Below are the records; copy out every line that holds the word "bowl".

Multi-frame change data
BEGIN

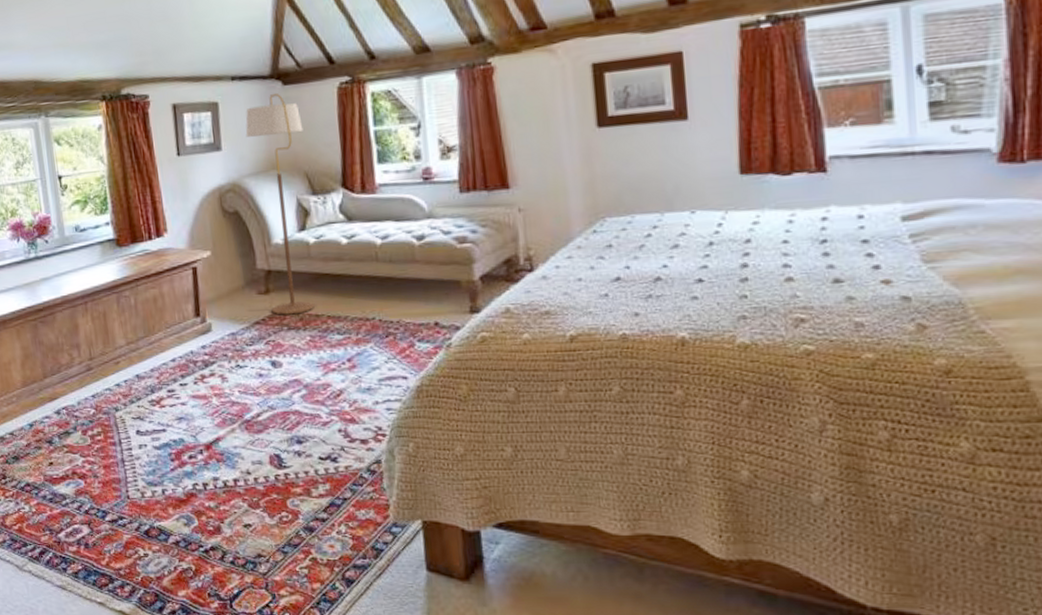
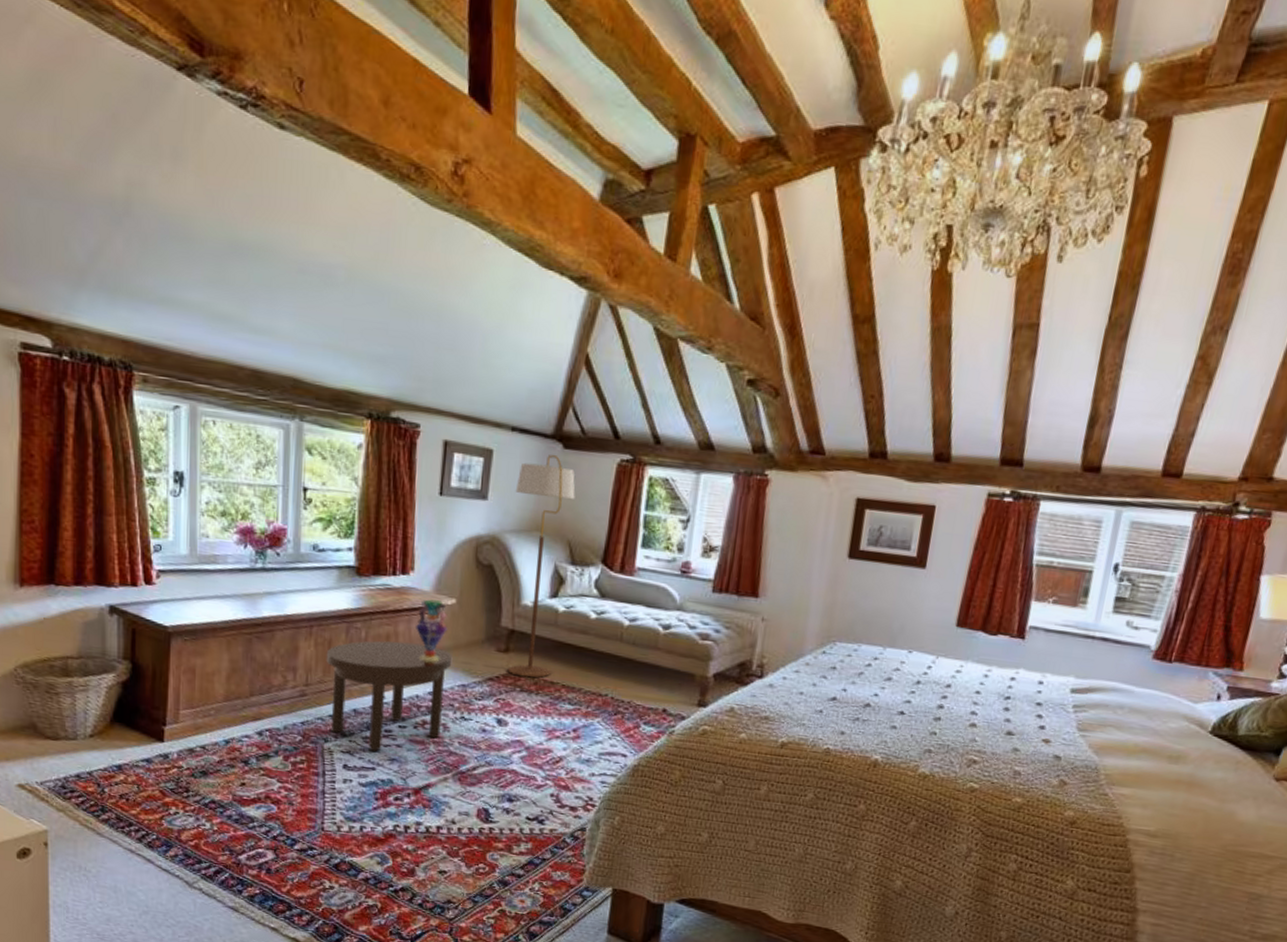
side table: none [102,300,220,413] -> present [326,640,453,752]
vase: none [178,255,208,317] -> present [416,599,448,662]

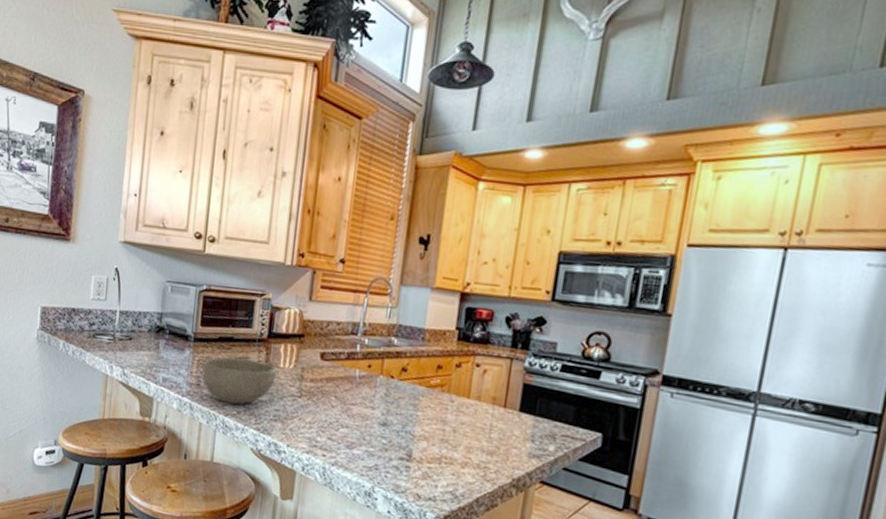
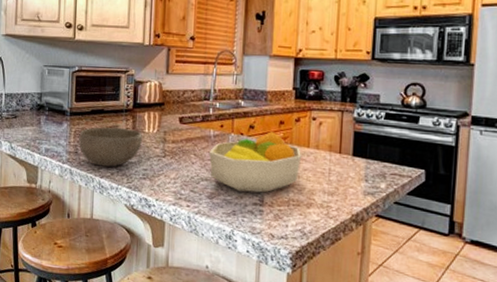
fruit bowl: none [352,376,460,447] -> present [209,132,301,193]

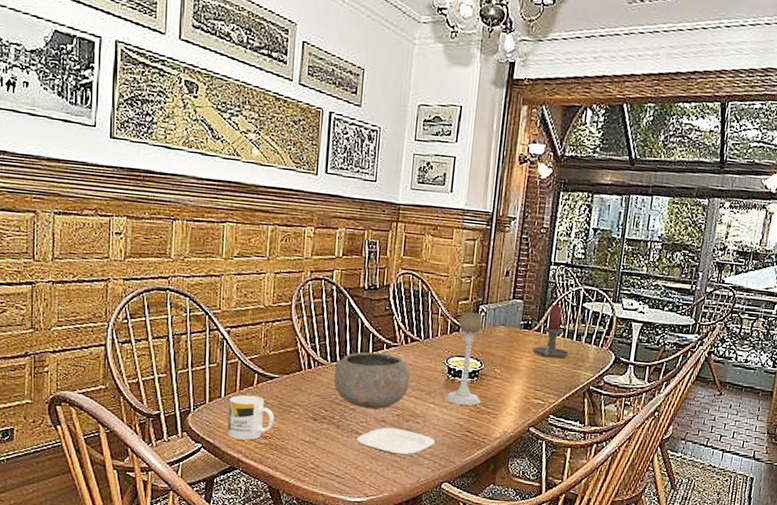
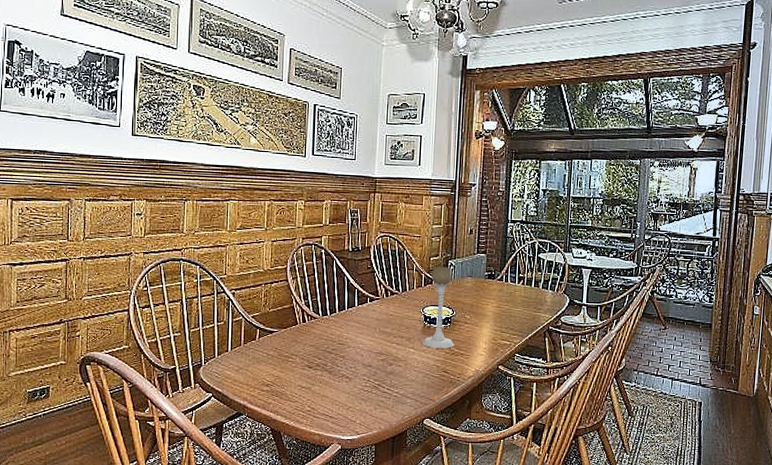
mug: present [227,395,275,441] -> none [234,348,275,388]
bowl: present [334,352,410,410] -> none [325,305,392,356]
plate: present [357,427,436,455] -> none [347,371,416,395]
candle holder: present [532,304,570,359] -> none [497,256,530,304]

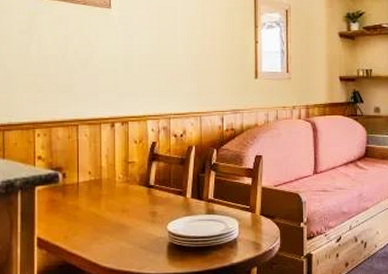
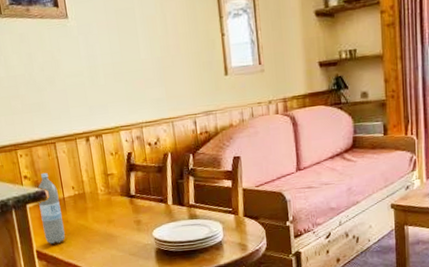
water bottle: none [49,154,74,232] -> present [37,172,65,245]

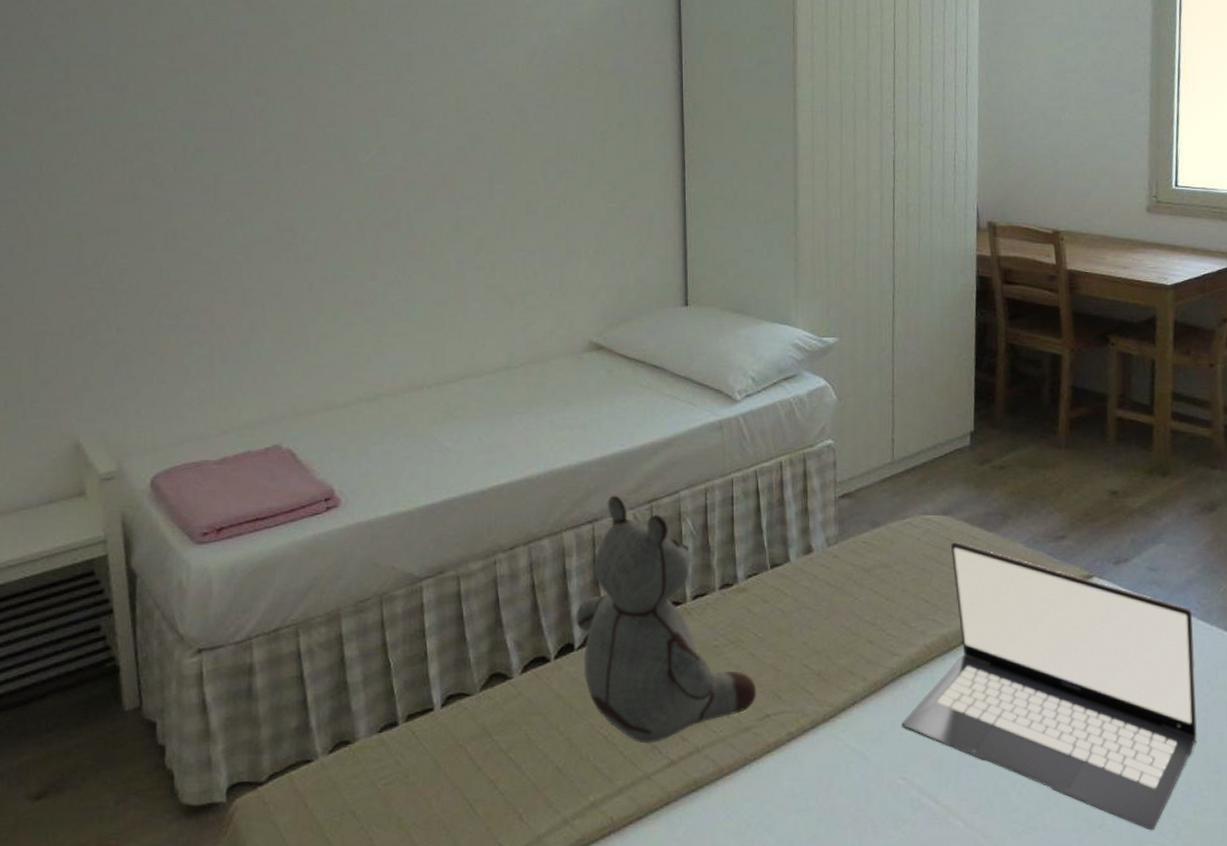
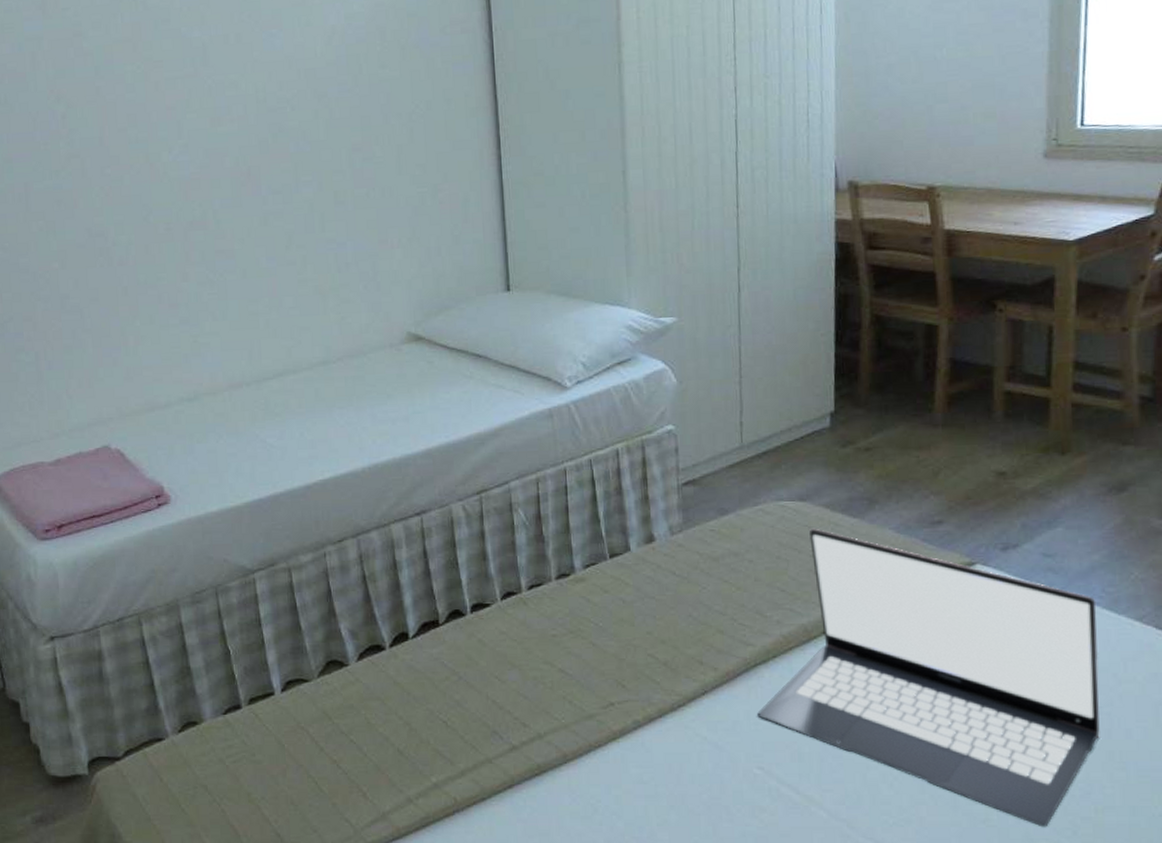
stuffed bear: present [576,495,757,744] -> none [408,487,600,729]

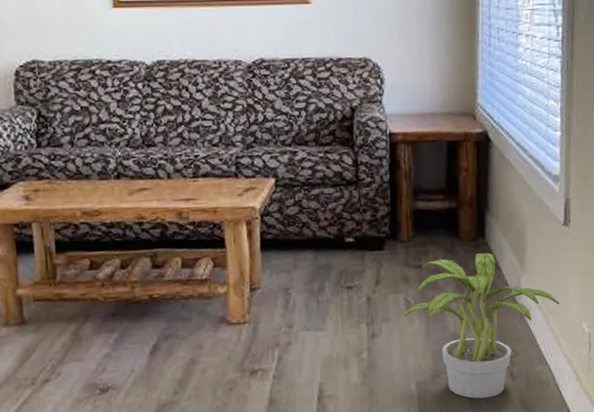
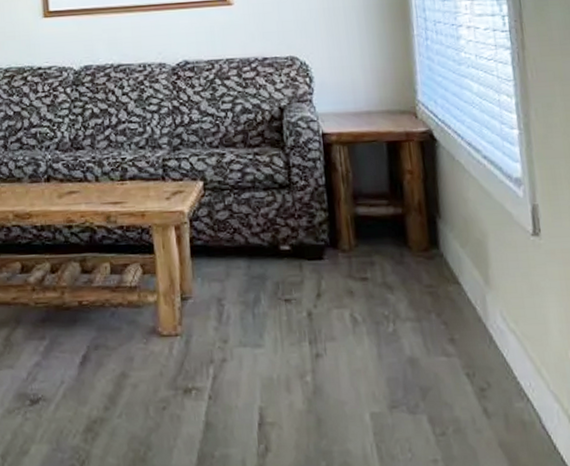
potted plant: present [400,253,559,399] -> none [347,265,537,438]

END

• **REPLY TO THE EXERCISE**
fruit bowl: none [352,376,460,447] -> present [209,132,301,193]
bowl: present [334,352,410,410] -> none [325,305,392,356]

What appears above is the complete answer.